Fourier exponents of an almost periodic solution of differential equation

Consider an almost periodic solution $u$ of some differential equation (autonomous, nonautonomous, ordinary or in partial derivatives). There are methods to show the existence and uniqueness of such solution if we have almost periodic functions on right-hand side and initial conditions of differential equation. I'm interested in what we may know about the number of the Fourier exponents of $u$.

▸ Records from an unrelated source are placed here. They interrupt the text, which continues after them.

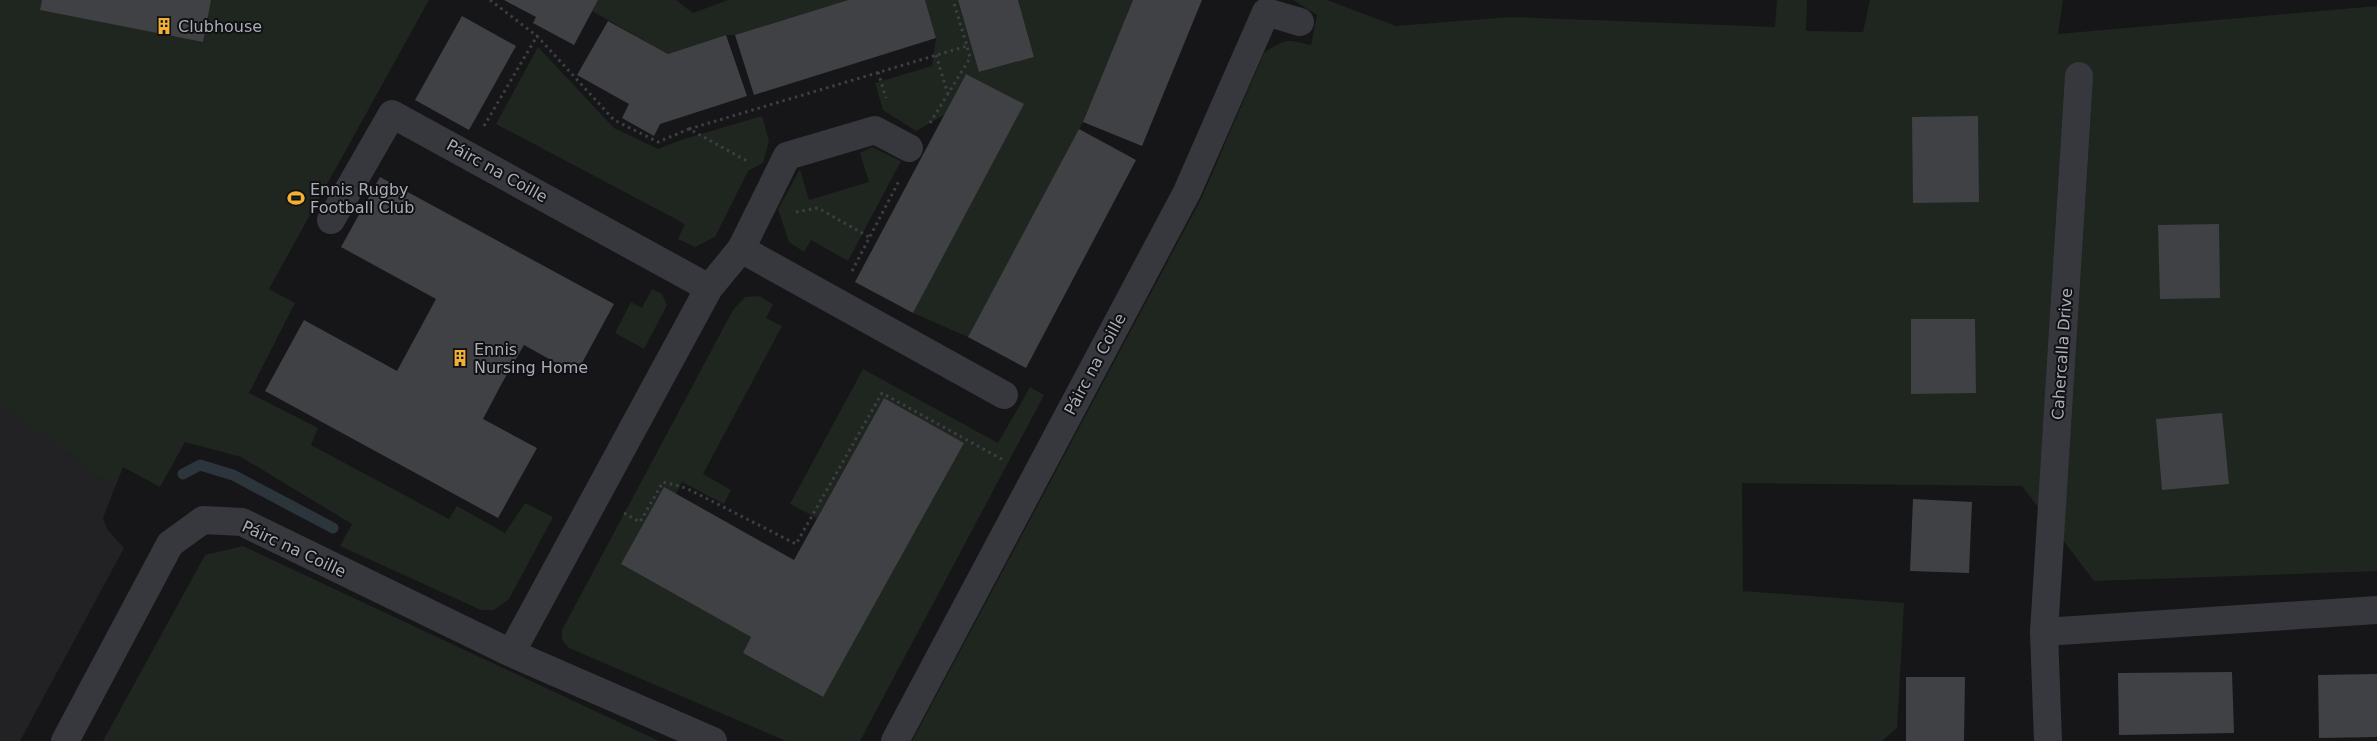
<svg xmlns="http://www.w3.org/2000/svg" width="2377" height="741" viewBox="0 0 2377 741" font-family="'DejaVu Sans',sans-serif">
	<rect width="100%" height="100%" fill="#161618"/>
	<path fill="#222225" d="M0 73 323 106 123 466 103 518 107 529 124 548 20 741H0Z"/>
	<path fill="#1e261f" d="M0 0H429L269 289 295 303 249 393 318 428 311 445 449 519 457 506 505 533 525 503 553 517 509 599 494 610H481L340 546 352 524 241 457 185 442 160 487 123 467 115 487 0 404Z
		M598 0H676L693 13 728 0H848L735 35H726L668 54 592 11Z
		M925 0H958L980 72 1034 57 1018 0H1133L1083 122 968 337 913 313 1023 104 966 74 944 115 916 131 883 110 875 83 932 66 936 38Z
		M1293 0H1327L1396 26 1510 17 1775 27 1777 0H1807L1806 31 1863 32 1870 0H2063L2058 34 2377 6V571L2094 581 2022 486 1742 483 1743 591 1904 603 1897 728 1882 741H912L1202 197 1264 53C1285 38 1287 39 1311 45L1317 15Z
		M538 47 614 128 658 149 684 139 762 116 769 141 763 163 748 171 715 237 695 247 678 239 685 224 496 124Z
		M872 147 901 161 848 261 811 240 804 252 789 242 778 209 800 169 809 200 869 182 860 153Z
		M652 289 662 294 667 305 644 349 615 333 631 302 642 308Z
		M759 296 773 304 766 318 782 326 703 474 731 490 724 504 682 482 676 494 621 564 751 637 743 653 822 697 964 443 884 398 817 518 790 504 863 369 998 443 1030 387 1044 395 860 741H786L569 648 562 640V630L733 310 745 297Z
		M243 546 659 741H103L205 555Z"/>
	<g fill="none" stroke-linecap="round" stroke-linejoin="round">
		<path stroke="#2c353c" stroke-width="11" d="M183 474 200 465 233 475 333 528"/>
	</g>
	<path fill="#404145" d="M42 0H211L203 42 40 10Z
		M504 0H598L574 45 533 23 536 17Z
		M848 0H925L936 38 754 95 735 35Z
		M958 0H1018L1034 57 979 72Z
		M1133 0H1202L1142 146 1083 122Z
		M462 16 516 46 469 130 415 100Z
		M608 21 668 54 726 35 747 96 660 124 654 136 622 118 629 104 577 75Z
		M966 74 1024 104 913 313 855 282Z
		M1978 116 1979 202 1913 203 1912 117Z
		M1079 129 1136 160 1026 368 968 337Z
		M380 177 614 304 576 374 524 345 502 383 483 419 537 448 498 518 265 391 304 320 397 371 436 299 341 247Z
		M2219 224 2220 298 2160 299 2158 225Z
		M1911 319H1975L1976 393 1911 394Z
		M884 398 964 443 823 697 743 653 751 637 621 564 664 487 794 560Z
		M2222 413 2229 484 2162 490 2156 419Z
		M1913 499 1972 502 1969 573 1910 571Z
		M2232 672 2234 733 2119 735 2118 673Z
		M2377 674V737L2319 738 2318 675Z
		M1906 677H1965L1964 741H1906Z"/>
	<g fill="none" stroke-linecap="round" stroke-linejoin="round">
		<path stroke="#3d3f44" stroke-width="3" stroke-dasharray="2.5 4" stroke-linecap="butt" d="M490 0 537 36
			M936 55 948 94
			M878 72 886 98
			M930 123 970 58 967 46
			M484 126 537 36 614 120 658 142 689 129 747 161
			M689 129 967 46 953 0
			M796 212 818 208 869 237
			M852 271 900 179
			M624 513 640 522 663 482 686 488 796 544 882 393 1005 461"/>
		<path stroke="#37383d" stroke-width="28" d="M331 220 392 114 709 288
			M741 249 1004 395
			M2044 632 2079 76
			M511 653 709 288 741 249 787 156 875 130 909 148
			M65 741 170 544 203 520 242 522 511 653 713 741
			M895 741 1187 192 1266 12 1300 22
			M2048 741 2044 632 2377 610"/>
	</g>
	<defs>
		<g id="building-bare" transform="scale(1.35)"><path d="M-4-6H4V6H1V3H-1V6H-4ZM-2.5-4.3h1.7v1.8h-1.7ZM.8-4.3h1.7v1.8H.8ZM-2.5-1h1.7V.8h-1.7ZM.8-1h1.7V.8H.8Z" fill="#f2b134" stroke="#111113" stroke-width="2.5" paint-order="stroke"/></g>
		<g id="stadium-bare" transform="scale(1.35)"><path d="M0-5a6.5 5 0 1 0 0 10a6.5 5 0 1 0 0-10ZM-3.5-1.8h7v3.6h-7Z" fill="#f2b134" stroke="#111113" stroke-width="2.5" paint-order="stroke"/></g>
	</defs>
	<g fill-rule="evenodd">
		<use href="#building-bare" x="164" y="26"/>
		<use href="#stadium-bare" x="296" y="198"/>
		<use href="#building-bare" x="460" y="358"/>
	</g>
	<g text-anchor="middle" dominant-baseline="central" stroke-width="4" stroke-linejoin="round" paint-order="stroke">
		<g font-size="16" fill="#a8adb8" stroke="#111113" text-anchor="start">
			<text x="178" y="26">Clubhouse</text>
			<text x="310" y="189">Ennis Rugby<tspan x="310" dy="18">Football Club</tspan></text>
			<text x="474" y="349">Ennis<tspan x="474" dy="18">Nursing Home</tspan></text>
		</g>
		<g font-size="16" fill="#a8adb8" stroke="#111113">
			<text transform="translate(497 171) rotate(29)">Páirc na Coille</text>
			<text transform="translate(2062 354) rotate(-86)">Cahercalla Drive</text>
			<text transform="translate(1095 364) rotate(-62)">Páirc na Coille</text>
			<text transform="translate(294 549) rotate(25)">Páirc na Coille</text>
		</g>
	</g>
</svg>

Sometimes we can show the containment of modulus (=the least additive subgroup of $\mathbb{R}$ containing the Fourier exponents), i.e., for example, that $\operatorname{mod}(u) \subset \operatorname{mod}(F,f_1,f_2)$, where $F$ is the right-hand side and $f_1$, $f_2$ are initial conditions. In particular, if there is finite integral base for the Fourier exponents of $(F,f_1,f_2)$ then we have finite integral base for the Fourier exponents of $u$ (but we can't say that the number of the Fourier exponents of $u$ is finite).

Question. In what case (=in what non-trivial class of differential equations) can we say that the number of the Fourier exponents of $u$ is finite and there is some connection between the exponents of $u$ and the exponents of $(F,f_1,f_2)$?

I give an example of the trivial case, where we can find the solution directly. Let $\omega$ be an irrational number and consider the differential equation $$y''(t)+y(t)=\sin(\omega t), \ y(0)=0, \ y'(0)=0.$$ The solution is $y(t)=\frac{\sin(\omega t)-\omega \sin(t)}{1-\omega^2}$.